The diversity of the AML is due to the leukemic transformation which can occur at a number of different steps along the differentiation path. The different classification systems can identify the characters and behavior of leukemic cells which depend on he stage at which the differentiation was stopped. The clinical signs of this disorder occur as a result of the leukemic clones of cell. They affect the normal development of the blood cells in the bone marrow. There are cyto genetic abnormalities seen in the patients with AML. They have a great prognostic significance.

The trans location of the chromosome encodes abnormal fusion proteins. It involves the transcription factors whose altered properties can cause arrest in the differentiation. In the case of pro myelocytic leukemia the process of translocation forms a fusion protein. It binds to the retinoic acid receptor element in the promoters of many myeloid specific genes which inhibit the differentiation. The symptoms of AML are due to the low number of normal blood elements. In few cases patient can develop a solid tumor of the cells which are present outside the marrow and can lead to many symptoms. It depends on the location.

What is the prognosis of Acute myeloblastic leukemia type 6?

This disorder is curable and it depends on the multiple prognostic factors. The single most important prognostic factor in AML is the cyto genetics. It tells us about the chromosomal structure of the cell. Some of them are associated with a good outcome. In the case of trans location in acute pro myelocytic leukemia. Around 50 percent of the patients have normal cyto genetics and they come under intermediate risk group. The other cyto genetic abnormalities are linked with the poor prognosis and have a high risk of relapse.

The first publication which addresses the cyto genetics and prognosis was published in the year 1998 by a MRC trial. In the favorable risk category the 5 year survival rate is 70 percent and the relapse rate is 33 percent. In the intermediate risk category the 5 year survival rate is 48 percent and the relapse rate is 50 percent. In the adverse risk category the 5 year survival rate is 15 percent and the relapse rate is 78 percent. After some time the different oncology groups and leukemia groups published the overlapping lists of cyto genetic prognostication in leukemia. The AML may arise from the myelo proliferative disorder or the pre existing myelo dysplastic syndrome.

These are also known as the secondary AML and have a worse prognosis. They also have a high rate of unfavorable cyto genetic abnormalities. The other prognostic markers include the elevated levels of lactate dehydrogenase which were present in the individuals age 60 and above and have a poorer outcome. The general physical condition and the activity level of the patient play a very crucial role in it. FLT3 internal tandem duplication play a role in the poorer prognosis of AML.

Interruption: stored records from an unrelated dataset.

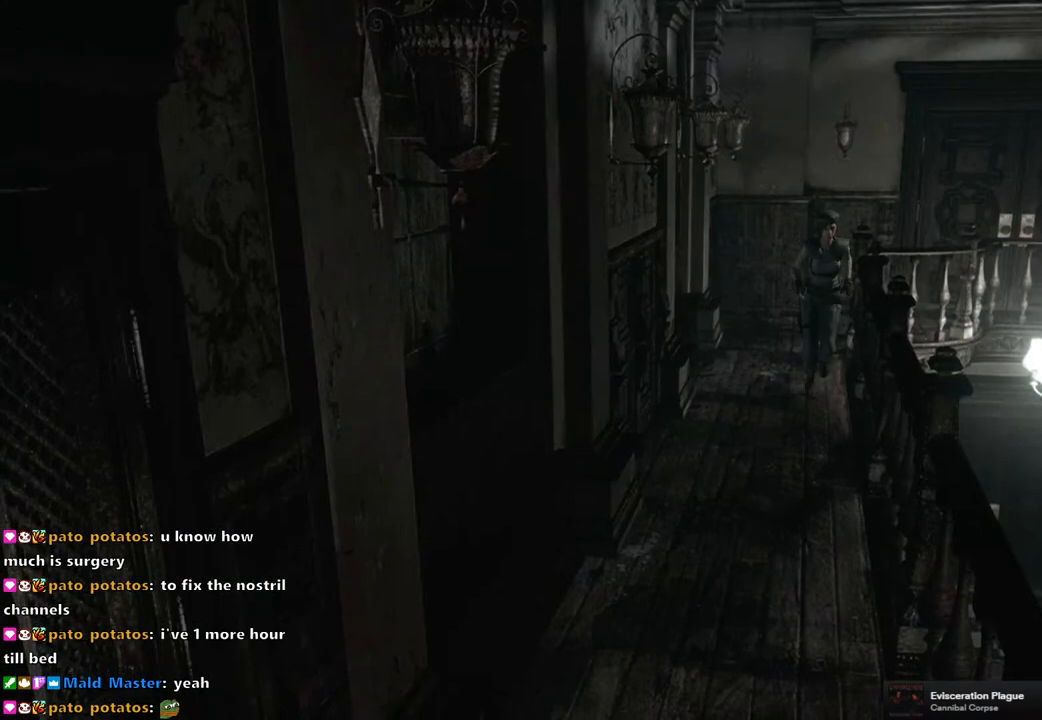
{"buttons": [], "left_stick": "down-left", "right_stick": "center", "events": []}
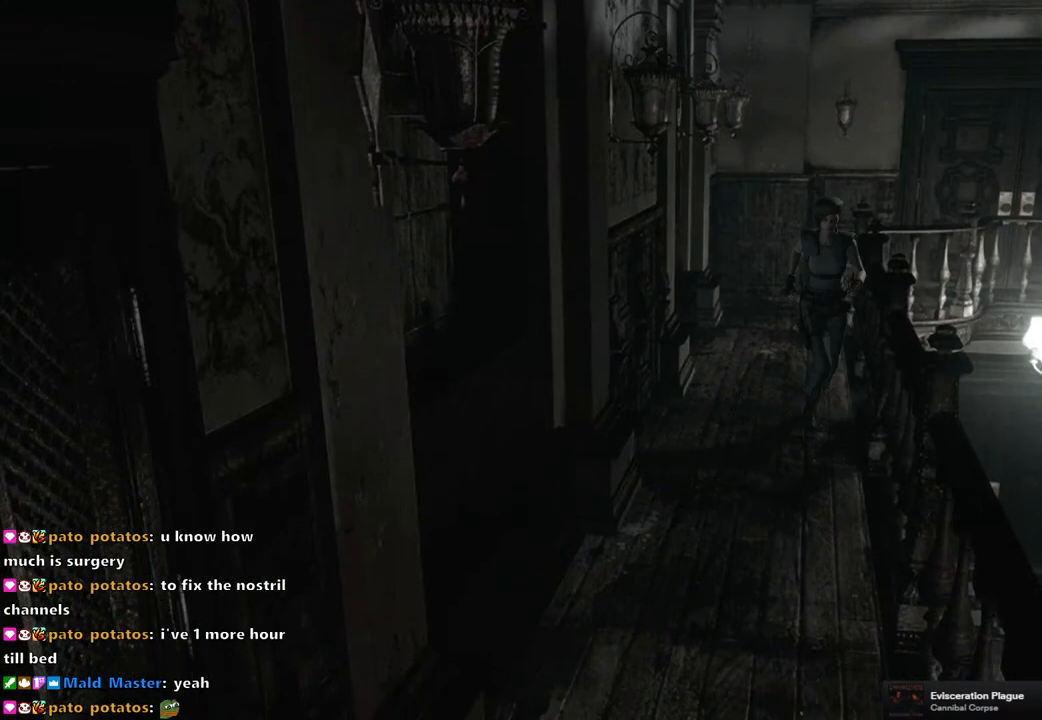
{"buttons": [], "left_stick": "down-left", "right_stick": "center", "events": []}
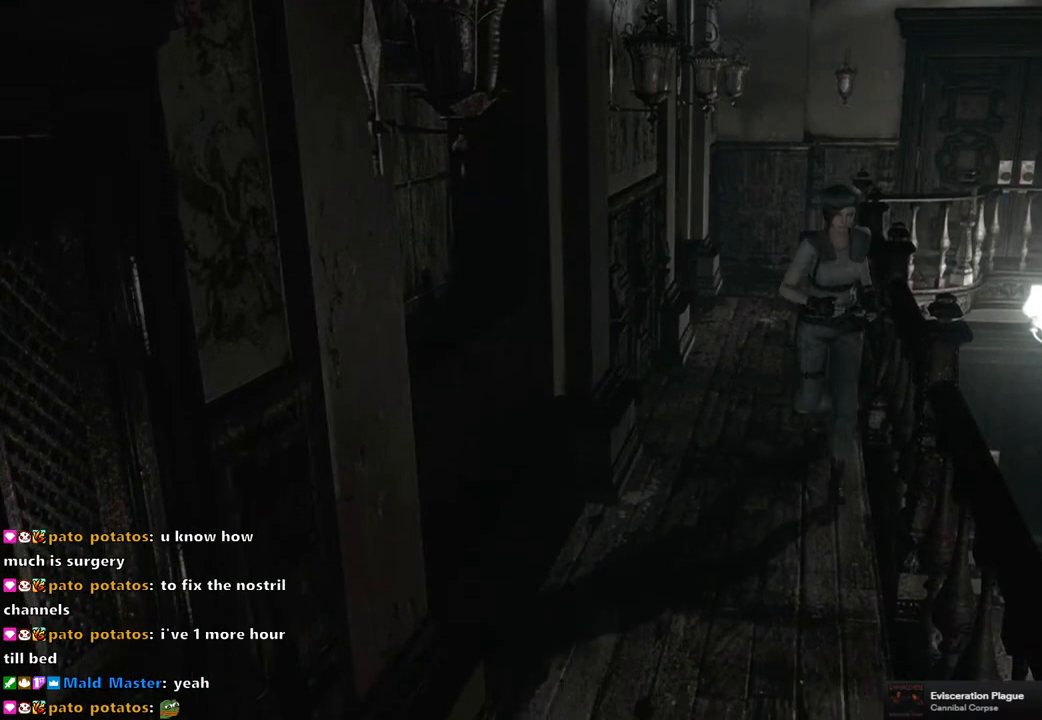
{"buttons": [], "left_stick": "down-left", "right_stick": "center", "events": []}
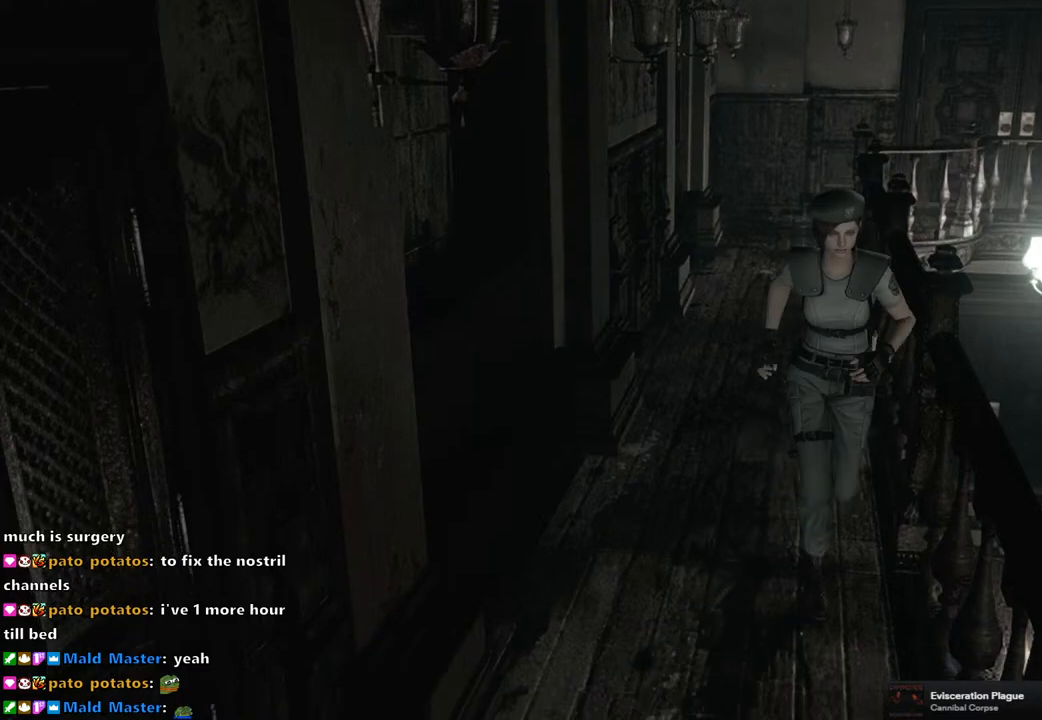
{"buttons": [], "left_stick": "down-left", "right_stick": "center", "events": []}
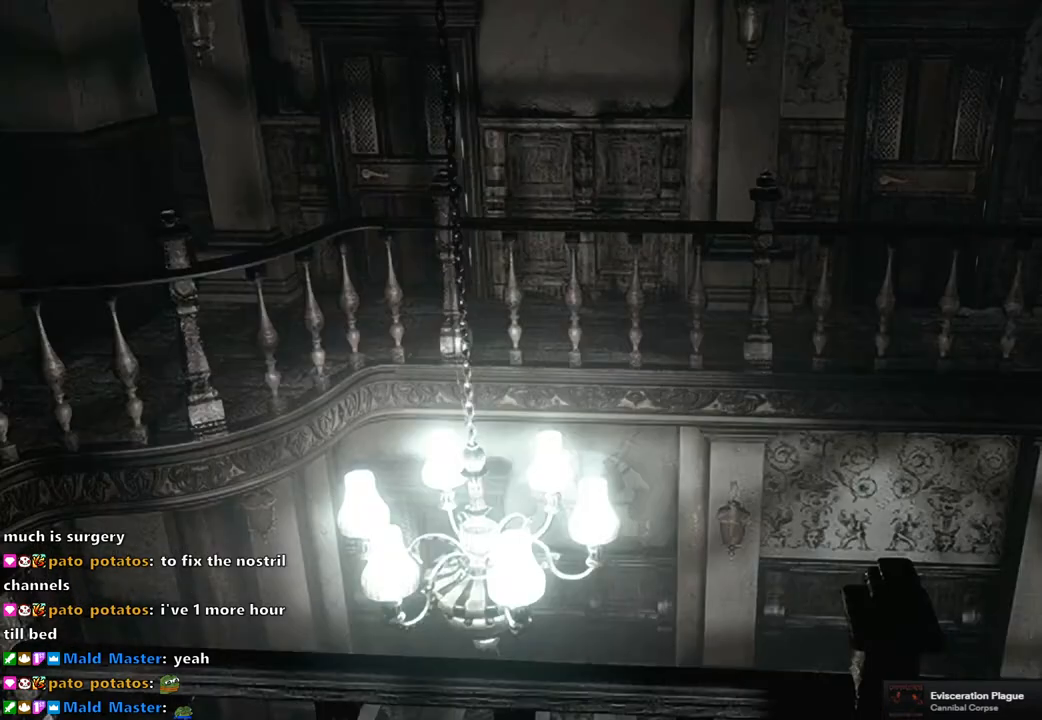
{"buttons": [], "left_stick": "down-left", "right_stick": "center", "events": []}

The long term survival cannot be reached by the treatment of patients with the aggressive therapy like stem cell transplantation. It is not of clinical significance. One can also see its association with the leukostasis. The researchers are investigating the clinical significance of c KIT mutations in AML. These are prevalent and significant clinically as the availability of tyrosine kinase inhibitors can block the activity of c KIT. The other genes being investigated as the prognostic factors include the BAALC and ERG. The cure rates in the clinical trials have been less than 50 percent. It includes mainly the younger patients which can bear the aggressive therapy. In the elderly patients the cure is going to be lower and the cure rates for pro myelocytic leukemia can be as high as 98 percent.

What is the epidemiology of Acute myeloblastic leukemia type 6?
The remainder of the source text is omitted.